Personal information
- Born: 14 December 1975 (age 50) Middleton^{[which?]}, Canada

Sport
- Sport: Lawn bowls
- Club: Dartmouth LBC

Medal record
Representing Canada
Asia Pacific Bowls Championships
| Bronze medal – third place | 2011 Adelaide | fours |
| Bronze medal – third place | 2019 Gold Coast | triples |

= Jacqueline Foster (bowls) =

Canadian lawn bowler (born 1975)

Jacqueline Lee Foster (born 14 December 1975) is a Canadian international lawn bowler.

== Career ==
She was born in Middleton, Canada and represented Canada during the 2014 Commonwealth Games.

She was selected as part of the Canadian team for the 2018 Commonwealth Games on the Gold Coast in Queensland where she reached the semi-finals of the Fours with Pricilla Westlake, Leanne Chinery and Joanna Cooper. Foster won her second medal at the Asia Pacific Bowls Championships, during the 2019 Asia Pacific Bowls Championships in the Gold Coast, Queensland.

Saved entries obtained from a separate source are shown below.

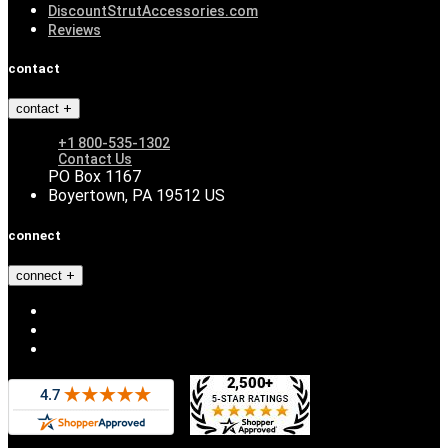
DiscountStrutAccessories.com
Reviews
contact
contact
+1 800-535-1302
Contact Us
PO Box 1167
Boyertown, PA 19512 US
connect
connect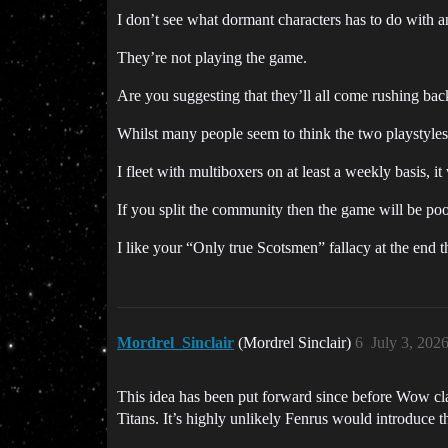
I don’t see what dormant characters has to do with a
They’re not playing the game.
Are you suggesting that they’ll all come rushing bac
Whilst many people seem to think the two playstyles
I fleet with multiboxers on at least a weekly basis, it
If you split the community then the game will be poor
I like your “Only true Scotsmen” fallacy at the end 
Mordrel_Sinclair
(Mordrel Sinclair)
6
July 3, 202
This idea has been put forward since before Wow cla
Titans. It’s highly unlikely Fenrus would introduce th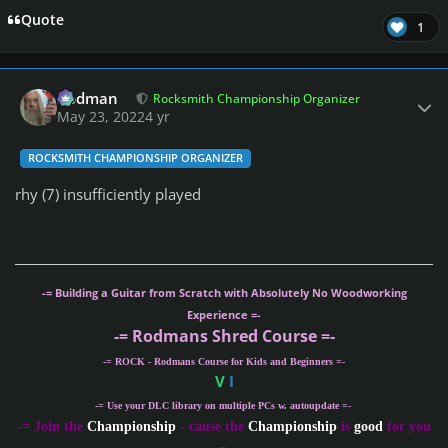
Quote
1
Author stats
Rodman
Rocksmith Championship Organizer
May 23, 2022
4 yr
ROCKSMITH CHAMPIONSHIP ORGANIZER
rhy (7) insufficiently played
-= Building a Guitar from Scratch with Absolutely No Woodworking
Experience =-
-= Rodmans Shred Course =-
-= ROCK - Rodmans Course for Kids and Beginners =-
V
I
-= Use your DLC library on multiple PCs w. autoupdate =-
-
= Join the
Championship
- cause the
Championship
is
good
for you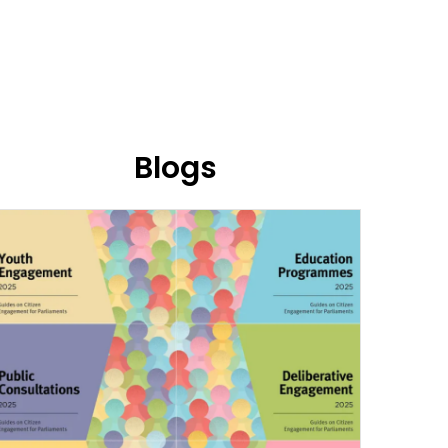
Blogs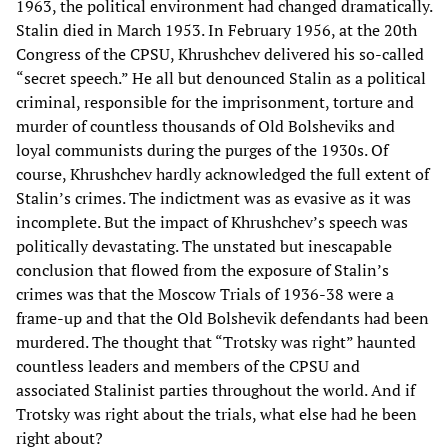
1963, the political environment had changed dramatically.
Stalin died in March 1953. In February 1956, at the 20th
Congress of the CPSU, Khrushchev delivered his so-called
“secret speech.” He all but denounced Stalin as a political
criminal, responsible for the imprisonment, torture and
murder of countless thousands of Old Bolsheviks and
loyal communists during the purges of the 1930s. Of
course, Khrushchev hardly acknowledged the full extent of
Stalin’s crimes. The indictment was as evasive as it was
incomplete. But the impact of Khrushchev’s speech was
politically devastating. The unstated but inescapable
conclusion that flowed from the exposure of Stalin’s
crimes was that the Moscow Trials of 1936-38 were a
frame-up and that the Old Bolshevik defendants had been
murdered. The thought that “Trotsky was right” haunted
countless leaders and members of the CPSU and
associated Stalinist parties throughout the world. And if
Trotsky was right about the trials, what else had he been
right about?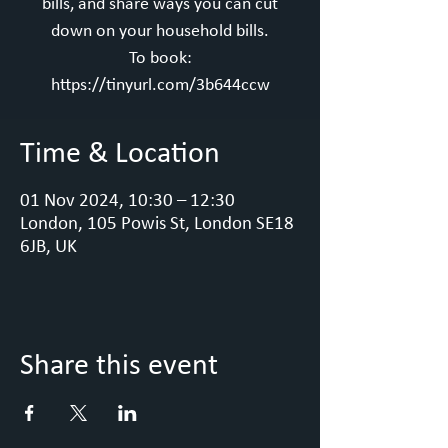
bills, and share ways you can cut
down on your household bills.
To book:
https://tinyurl.com/3b644ccw
Time & Location
01 Nov 2024, 10:30 – 12:30
London, 105 Powis St, London SE18
6JB, UK
Share this event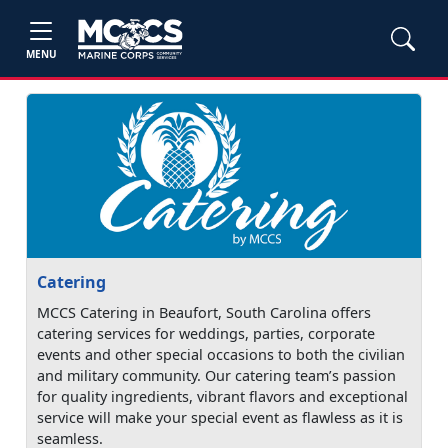
MENU
Catering
MCCS Catering in Beaufort, South Carolina offers
catering services for weddings, parties, corporate
events and other special occasions to both the civilian
and military community. Our catering team’s passion
for quality ingredients, vibrant flavors and exceptional
service will make your special event as flawless as it is
seamless.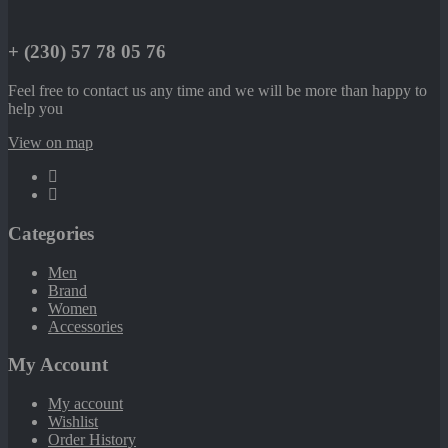
+ (230) 57 78 05 76
Feel free to contact us any time and we will be more than happy to
help you
View on map
Categories
Men
Brand
Women
Accessories
My Account
My account
Wishlist
Order History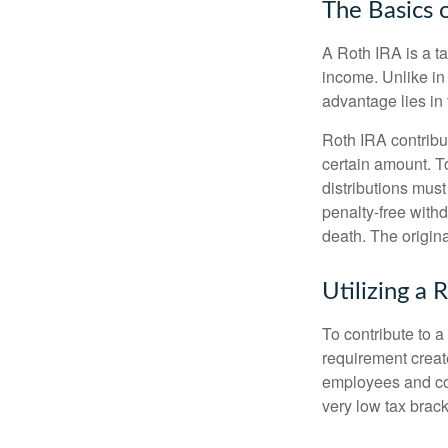
The Basics 
A Roth IRA is a ta
income. Unlike in 
advantage lies in 
Roth IRA contribu
certain amount. To
distributions mus
penalty-free with
death. The origin
Utilizing a
To contribute to 
requirement creat
employees and comp
very low tax brack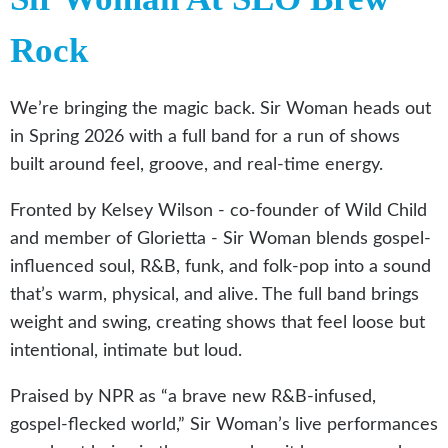
Rock
We’re bringing the magic back. Sir Woman heads out
in Spring 2026 with a full band for a run of shows
built around feel, groove, and real-time energy.
Fronted by Kelsey Wilson - co-founder of Wild Child
and member of Glorietta - Sir Woman blends gospel-
influenced soul, R&B, funk, and folk-pop into a sound
that’s warm, physical, and alive. The full band brings
weight and swing, creating shows that feel loose but
intentional, intimate but loud.
Praised by NPR as “a brave new R&B-infused,
gospel-flecked world,” Sir Woman’s live performances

In 2020 she was selected for the 2020 World Outdoor Bowls Championship in Australia and in 2022, she competed in the women's pairs and the Women's fours at the 2022 Commonwealth Games.

In 2022, Foster won her first national title when winning the fours at the Canadian National Bowls Championships, with Lorraine Bezanson and her sister Tammy and her mother Debbie. Foster then won a second national fours title in 2024.